I was deeply saddened by the news of Dr. Donald Low’s passing away on Sept. 18, at age 68 due to terminal brain cancer diagnosed seven months ago. In this difficult time, I send my heart-felt condolences to his wife Maureen Taylor and children.
Dr. Low was a microbiologist in-chief at Toronto’s Mount Sinai Hospital and a professor at the University of Toronto. After the 2003 SARS breakout in Toronto killed 44 people in Canada and nearly 800 worldwide, Low became a famous figure. He also advanced the practice of microbiology and infectious diseases across Canada. He was a global expert in flesh-eating disease (necrotizing faciitis) caused by Group A Streptococcus. In the mid-1990s Low discovered for the first time that the bacteria Streptococcus iniae, a fish pathogen, could also infect humans who had handled farmed tilapia.
Low appeared on TV holding a tilapia fish and innocently said, “this is the fish that causes mad fish disease.” Sadly, this inaccurate statement terribly affected the Toronto fish market as consumers abstained from buying tilapia fish for several weeks. Consequently, Dr. Doug Mcrogan from the University of Guelph and myself, an aquaculture consultant, published two articles in the Toronto Star: “Fish disease unlike mad cow disease” and “Fish infection not restricted to tilapia.” In other words, S. iniae is not restricted to tilapia, as it had been found in 22 fish species. The so-called “mad fish disease” is unlike “mad cow disease” (bovine spongiform encephalopathy), which is caused by an infectious protein particle, and not a bacterium.

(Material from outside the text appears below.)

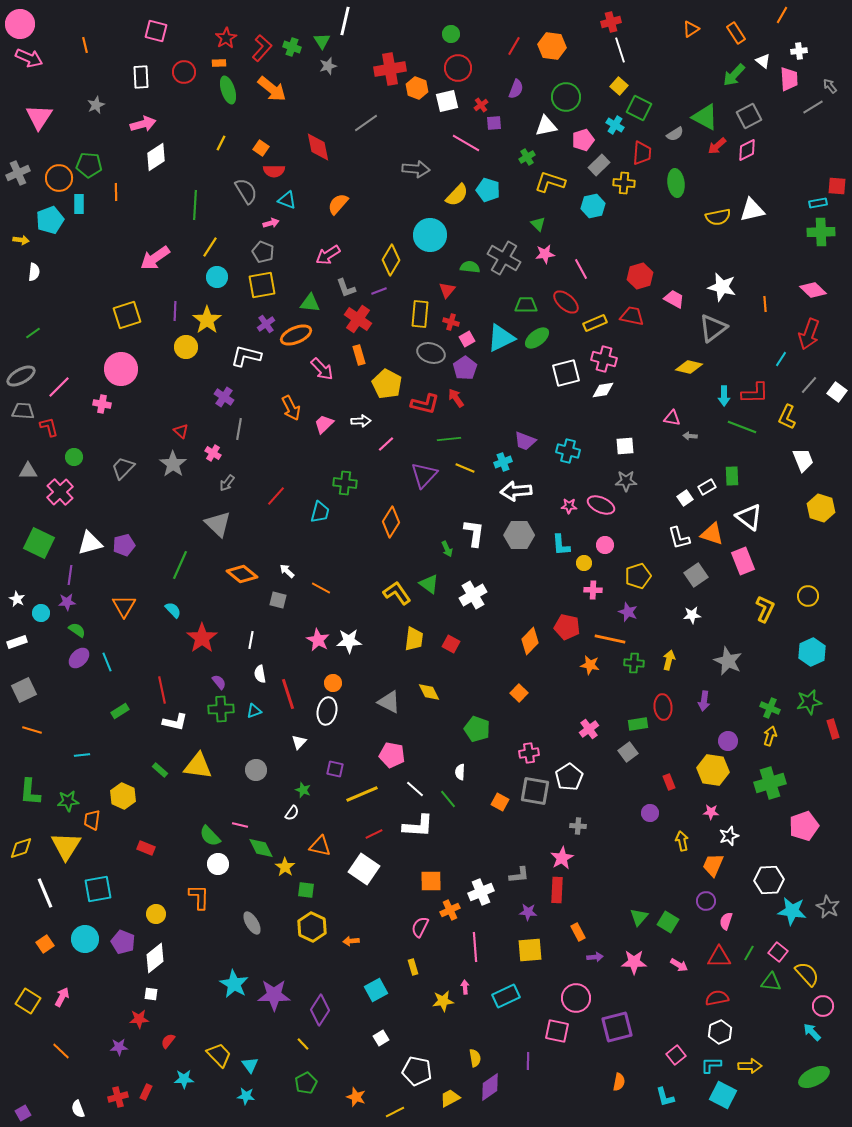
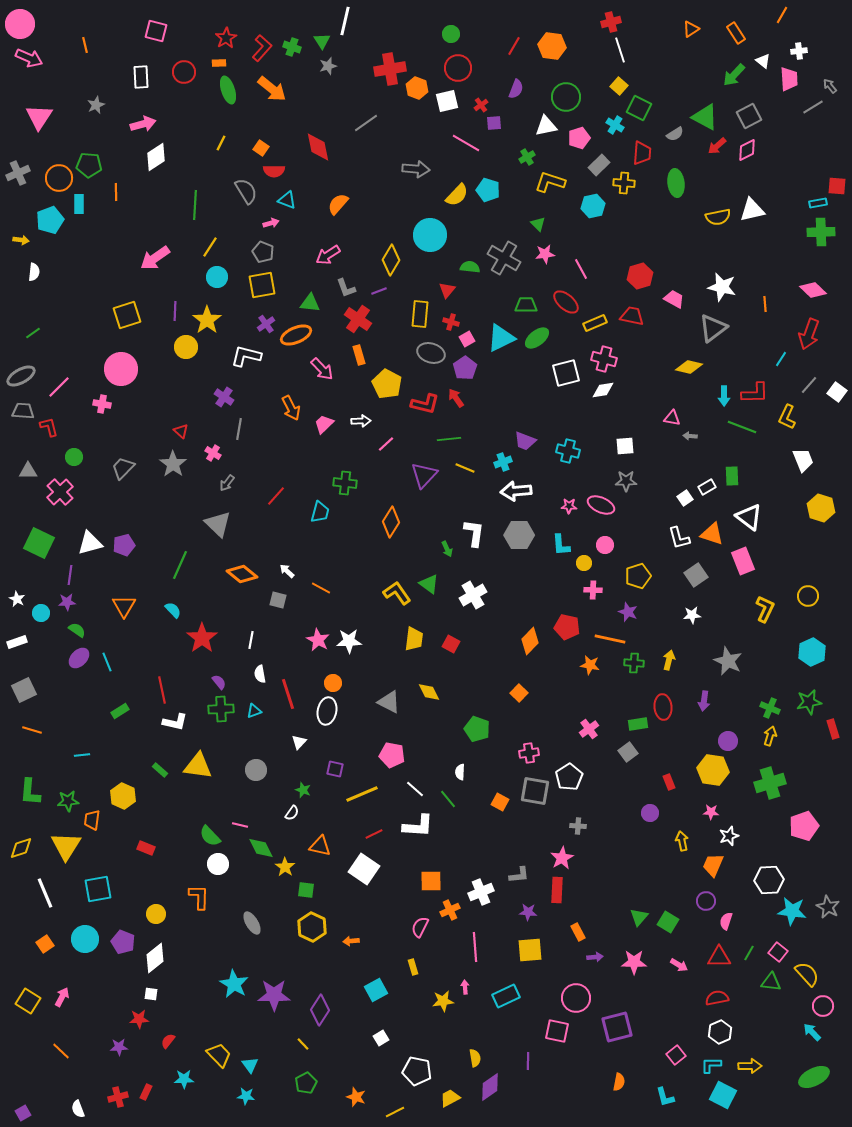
pink pentagon at (583, 140): moved 4 px left, 2 px up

I met Donald Low after his talk at the University of Guelph and enlightened him about tilapia aquaculture. He respected my points of view. In fact, he was an amazing and friendly scientist.
During the SARS crisis Low was the voice of calm, but not at his time of death. I was very sorry to watch the video produced by Canadian Partnership against Cancer in which the ailing Low madea plea for Canada to change the law to allow doctor-assisted suicide, so-called mercy killing. Further, I was very sad when Mrs. Low, Maureen Taylor, told CBC News: “I could hear his breathing as normal, was very laboured, and all of a sudden, I could not hear it. And I turned back to him and he had one last breath and I held him and he did not breathe again anymore. But I can tell you that was not a dignified death that he died.”
I was a bit relieved when a statement in the video said: “Low did not have the death he had hoped for, but he died in his wife’s arms and was not in pain.”
It was a great blessing that Low died in the arms of his wife and was not in pain. However, I never expected Donald Low and his wife to ask Canada to change the present law and approve euthanasia or doctor-assisted dying under the guise of dignity. All religious believe assisted-killing is wrong.
But if Low and his wife just asked themselves: what say do we have when we are born “normal” or with Down Syndrome? Dignity.
I was very pleased to read the government reaction when a spokesman for the Justice Minister said the government has “no intention” of reopening debate on the laws surrounding euthanasia and assisted suicide.
I pray to God to rest the soul of Dr. Donald Low in peace and reward him as much as he had served Canada and Canadians with his medical contributions. To Maureen Taylor and children, I ask God to Bless and protect them from all evil.